Extract provided
Start of Block

JSON.jl icon indicating copy to clipboard operation
JSON.jl copied to clipboard

Parse bytes directly

Open robsmith11 opened this issue 1 year ago • 5 comments

It would be nice if JSON.Parser.parse could be passed a vector of bytes and parse it assuming UTF-8 encoding without having to manually allocate a new String. My most common use case (probably for many other people too?) is downloading a JSON file with HTTP.get("...").body, which returns bytes.

robsmith11 avatar Apr 20 '23 04:04 robsmith11

You could maybe use https://github.com/JuliaStrings/StringViews.jl.

KristofferC avatar Apr 20 '23 06:04 KristofferC

StringViews.jl does look good for use in projects, but would it make sense for more casual interactive use to have JSON.jl do something automatically when passed bytes?

robsmith11 avatar Apr 20 '23 07:04 robsmith11

One issue with that is that that means that arguably anything that accepts a string should also accept a byte buffer. And the best way to do that would probably be to use StringViews as a dependency and wrap the bytes in that. So it would kind of be equivalent except that all functions would have to define this instead of just the caller doing it.

KristofferC avatar Apr 20 '23 09:04 KristofferC

I've noticed that using StringViews instead of String does not improve performance for me (actually slightly worse performance and higher alloc). These are in the docs for String (julia 1.8.5). If I'm understanding right, strings produced from UTF-8 bytes already act like views.

String(v::AbstractVector{UInt8}) Create a new String object from a byte vector v containing UTF-8 encoded characters. ... When possible, the memory of v will be used without copying when the String object is created. This is guaranteed to be the case for byte vectors returned by take! on a writable IOBuffer and by calls to read(io, nb). This allows zero-copy conversion of I/O data to strings. In other cases, Vector{UInt8} data may be copied, but v is truncated anyway to guarantee consistent behavior.

kpa28-git avatar May 05 '23 20:05 kpa28-git

"When possible"

This is not that often the case, the array need to have been allocated in a special way for this.

And copying a chunk of memory like a string tends to be quite fast so it isn't unfeasible that you don't notice it. And maybe StringViews has some issue which make it slower than it should be.

KristofferC avatar May 05 '23 22:05 KristofferC

End of Block

Data block
Start of Block

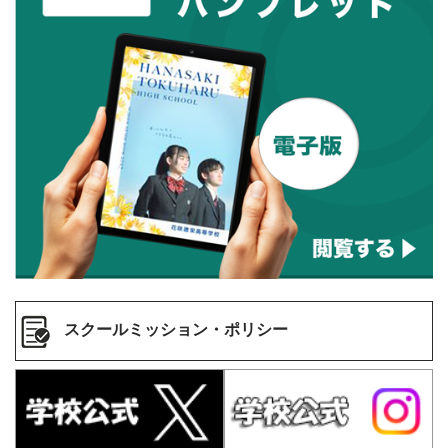
スクールミッション・ポリシー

End of Block

Questions on the material
**1.** In the JSON.jl thread, what does the person who opened the issue call their most common use case?
**2.** Give the username of each person who posted in the JSON.jl thread, listing each only once.

Task results
**1.** Downloading a JSON file with HTTP.get("...").body, which returns bytes.

**2.** robsmith11, KristofferC, kpa28-git